InvalidRequestError
openai.BadRequestError (HTTP 400): invalid_request_error
Stack trace
BadRequestError: Error code: 400 - {'error': {'message': "Invalid request: multiple images in content array. Please ensure each image is in its own content item with type 'image_url' and URL field. Reference: https://platform.openai.com/docs/guides/vision", 'type': 'invalid_request_error', 'param': 'messages[0].content', 'code': 'invalid_request_error'}} Why it happens
OpenAI's vision API enforces strict content array formatting: each image must be its own dict object in the messages[].content array with type='image_url' and a url field.
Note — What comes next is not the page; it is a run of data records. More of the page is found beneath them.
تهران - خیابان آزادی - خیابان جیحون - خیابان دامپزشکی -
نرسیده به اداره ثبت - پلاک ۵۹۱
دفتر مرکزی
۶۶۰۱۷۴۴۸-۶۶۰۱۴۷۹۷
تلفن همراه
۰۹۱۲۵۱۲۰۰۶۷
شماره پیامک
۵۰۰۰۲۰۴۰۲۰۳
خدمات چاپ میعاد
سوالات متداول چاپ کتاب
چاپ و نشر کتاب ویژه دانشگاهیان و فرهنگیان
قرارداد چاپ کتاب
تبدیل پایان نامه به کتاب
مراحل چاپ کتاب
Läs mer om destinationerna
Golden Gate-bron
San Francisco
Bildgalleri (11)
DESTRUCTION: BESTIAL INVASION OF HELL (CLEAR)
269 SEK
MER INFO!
Many developers accidentally nest multiple images into a single content dict, or pass raw image data instead of URLs. The API validates this structure at request time and rejects malformed payloads with a 400 Bad Request error.
Detection
Before sending vision requests to OpenAI, validate that each image is a separate dict in the content array with type='image_url'. Log the raw request body and inspect messages[0].content structure: if it's a list with a single dict containing multiple image URLs, you've found the bug. Add schema validation via Pydantic before making API calls.
Causes & fixes
Multiple images nested in a single content dict instead of separate dicts
Restructure content to place each image as its own dict: content=[{'type': 'image_url', 'image_url': {'url': 'url1'}}, {'type': 'image_url', 'image_url': {'url': 'url2'}}, {'type': 'text', 'text': 'prompt'}]
Passing base64 image data instead of image_url objects
Convert base64 images to URLs via OpenAI's data URI format: 'data:image/jpeg;base64,{base64_string}' or host images on a public URL and use standard https:// URLs
Missing 'url' field in image_url dict: only passing 'image_url' key without nested url
Use correct nested structure: {'type': 'image_url', 'image_url': {'url': 'https://...'}}: image_url must be a dict with a url key inside
Image URLs that are inaccessible or return non-image content types
Verify all image URLs are publicly accessible, return HTTP 200, have correct Content-Type headers (image/jpeg, image/png, image/webp, image/gif), and are under 20 MB per image
Code: broken vs fixed
import os
from openai import OpenAI
client = OpenAI(api_key=os.environ.get('OPENAI_API_KEY'))
# BROKEN: Multiple images in a single content item
response = client.chat.completions.create(
model='gpt-4o',
messages=[
{
'role': 'user',
'content': [
{
'type': 'image_url',
'image_url': {
'url': 'https://example.com/image1.jpg',
'url': 'https://example.com/image2.jpg' # ❌ WRONG: duplicate key overwrites, or attempting to pass multiple URLs in one dict
}
},
{'type': 'text', 'text': 'What is in these images?'}
]
}
]
)
print(response.choices[0].message.content) import os
from openai import OpenAI
client = OpenAI(api_key=os.environ.get('OPENAI_API_KEY'))
# FIXED: Each image as its own content dict in the array
response = client.chat.completions.create(
model='gpt-4o',
messages=[
{
'role': 'user',
'content': [
{
'type': 'image_url',
'image_url': {'url': 'https://example.com/image1.jpg'} # ✅ First image
},
{
'type': 'image_url',
'image_url': {'url': 'https://example.com/image2.jpg'} # ✅ Second image (separate dict)
},
{
'type': 'text',
'text': 'What is in these images?' # ✅ Text prompt after images
}
]
}
]
)
print(response.choices[0].message.content) Workaround
If you cannot immediately restructure your code, build the content array dynamically by iterating over image URLs and appending each as a separate dict: content = [{'type': 'image_url', 'image_url': {'url': url}} for url in image_urls] + [{'type': 'text', 'text': prompt}]. This avoids hardcoding and makes the correct structure explicit.
Prevention
Enforce content array structure via Pydantic validation before sending to OpenAI. Define a strict schema: images must be a List[ImageUrlContent] where ImageUrlContent = {'type': Literal['image_url'], 'image_url': {'url': HttpUrl}}. Use a helper function build_vision_message(image_urls: List[str], text: str) that always returns the correct structure, eliminating manual dict assembly.